(To do)
1. Which databases did the search in the physical activity and ADHD/ASD meta-analysis text cover? List every one.
2. Write the next part of the physical activity and ADHD/ASD meta-analysis text, starting after its final sentence.

Impairments of cognitive and behavioral competencies (Gapin and Etnier, 2010) in ADHD and ASD are common and need to be thoroughly addressed, especially executive function (EF) performance and motor competence. EF comprises a series of self-regulatory cognitive processes, such as monitoring and controlling both thought and goal-directed behaviors (Diamond, 2013; Craig et al., 2015, 2016). Overall EF impairments have been considered as central deficits in ADHD/ASD; children within the group exhibited weakness in inhibitory control, cognitive flexibility, and working memory (Courchesne et al., 1994; Hughes et al., 1994; Ozonoff, 1995; Pascualvaca et al., 1998). Also, EF performance is closely related to motor skills (MS) because both of the disorders have similar underlying processes, which include sequencing, monitoring, and planning (Roebers and Kauer, 2009; Yazd et al., 2015). MS can be classified into gross motor and fine motor skills, which are necessary for activities in daily living. A range of MS impairments have been identified in children with ADHD/ASD (Bhat et al., 2011; Pan, 2014); this might be related to the insufficient level of neurotransmitters (Kaiser et al., 2015), which indicated the critical need for interventions to promote optimal motor and overall development.
EF and motor development have been shown to be promising endophenotypes in ASD/ADHD (Russell, 1997; Biederman et al., 2004; Willcutt et al., 2005), which depends on lifestyle and strategies. Physical activity (PA) is defined as any bodily movement produced by skeletal muscles that results in energy expenditure (Caspersen et al., 1985; DePauw and Gavron, 2005), with regular and adequate levels of PA leading to improve both cognitive function (Pontifex et al., 2013; Piepmeier et al., 2015; Benzing et al., 2018) and motor skills (Fisher et al., 2005; Wrotniak et al., 2006) for children. The Centers for Disease Control and Prevention in the U.S also recommends that children should participate in moderate to vigorous-intensity physical activity at least 60 min per day and high-intensity exercise at least three times per week (Piercy et al., 2018). However, compared with typically developing children, relatively less attention has been directed to the study of PA in children with ADHD/ASD. Given that previous studies in typically developing children generally reported PA benefits EF and MS, especially in inhibitory control (Berenguer et al., 2018) and gross motor development (Wrotniak et al., 2006; Lopes et al., 2011), PA has the potential to be used as a strategy to improve EF and MS in children with ADHD/ASD.
In summary, current literature has provided valuable information on the effects of PA on EF and MS in children with ADHD/ASD. However, it remains unclear specifically how PA affects EF and MS of children with ADHD/ASD that would be useful to clinicians and informative for future research. Therefore, the purpose of this study was to investigate the effects of PA on EF and MS in children with ADHD/ASD and explore the mechanisms of applying PA to EF and MS based on the meta-analytic findings.
Methods
This meta-analysis is reported according to the Preferred Reporting Items for Systematic reviews and Meta-analyses (PRISMA). This study is registered with PROSPERO (CRD42019118622) and the protocol has been published in a peer-reviewed journal.
Search Strategy
We performed a search of PubMed, Web of Science, EMBASE, Cochrane Library, CNKI and Wanfang Data from inception to August 2020. We considered all the English and Chinese studies. We used key phrases and Medical Subject Heading (MeSH) terms as follows: physical activity, exercise, executive function, cognitive function, inhibitory control, inhibition, working memory, cognitive flexibility, motor skill, gross motor skill, fine motor skill, motor behaviors, motor functions, ADHD, ADD, and ASD. In addition, the reference lists of included studies were examined for other potentially eligible studies.

(Supplied data)
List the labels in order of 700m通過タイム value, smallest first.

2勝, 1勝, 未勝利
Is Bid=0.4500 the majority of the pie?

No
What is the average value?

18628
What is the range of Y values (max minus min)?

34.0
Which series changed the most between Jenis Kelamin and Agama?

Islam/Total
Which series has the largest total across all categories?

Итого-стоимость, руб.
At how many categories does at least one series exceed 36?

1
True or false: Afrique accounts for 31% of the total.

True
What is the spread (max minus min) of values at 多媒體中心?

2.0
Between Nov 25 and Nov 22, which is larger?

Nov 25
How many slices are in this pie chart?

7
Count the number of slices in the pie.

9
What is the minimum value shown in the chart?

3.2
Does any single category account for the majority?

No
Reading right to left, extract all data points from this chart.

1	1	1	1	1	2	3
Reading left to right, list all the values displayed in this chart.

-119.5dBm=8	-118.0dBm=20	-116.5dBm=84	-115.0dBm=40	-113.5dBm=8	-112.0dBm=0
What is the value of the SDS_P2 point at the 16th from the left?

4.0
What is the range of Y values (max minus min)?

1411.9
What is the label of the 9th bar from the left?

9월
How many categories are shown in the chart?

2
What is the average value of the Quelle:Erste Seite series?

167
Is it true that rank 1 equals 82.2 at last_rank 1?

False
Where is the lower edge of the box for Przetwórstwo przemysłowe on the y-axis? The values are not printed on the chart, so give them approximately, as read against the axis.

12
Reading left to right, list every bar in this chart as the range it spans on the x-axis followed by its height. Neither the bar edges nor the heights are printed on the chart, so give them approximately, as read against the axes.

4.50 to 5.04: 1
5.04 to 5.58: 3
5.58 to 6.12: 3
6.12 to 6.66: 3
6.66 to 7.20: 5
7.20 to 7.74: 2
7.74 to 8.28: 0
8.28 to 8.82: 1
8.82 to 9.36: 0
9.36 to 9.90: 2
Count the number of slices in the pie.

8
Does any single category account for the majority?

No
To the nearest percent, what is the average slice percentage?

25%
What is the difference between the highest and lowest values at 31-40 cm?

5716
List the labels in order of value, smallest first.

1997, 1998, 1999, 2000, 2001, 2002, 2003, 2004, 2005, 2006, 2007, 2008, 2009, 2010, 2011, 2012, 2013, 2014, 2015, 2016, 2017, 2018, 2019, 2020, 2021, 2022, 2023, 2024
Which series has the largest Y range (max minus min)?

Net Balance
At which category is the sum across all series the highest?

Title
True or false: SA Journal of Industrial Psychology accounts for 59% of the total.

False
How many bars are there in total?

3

(Task answers)
1. PubMed, Web of Science, EMBASE, Cochrane Library, CNKI, Wanfang Data

2.
Inclusion and Exclusion Criteria
Articles were eligible for inclusion if the study design was a randomized controlled trial (RCT); if the participants were children and adolescents with ADHD and/or ASD; if the studies reported at least one outcome of interest measured at pre- and post-intervention. In these studies, the experimental group received a chronic PA intervention program with no limitation on the types, frequency, and intensity, while the control group was treated by sedentary resting or received no treatment. The outcomes of interest consisted of three subfunctions of EF (i.e., working memory, inhibitory control, and cognitive flexibility) and two subtypes of motor skills (i.e., gross motor skills and fine motor skills).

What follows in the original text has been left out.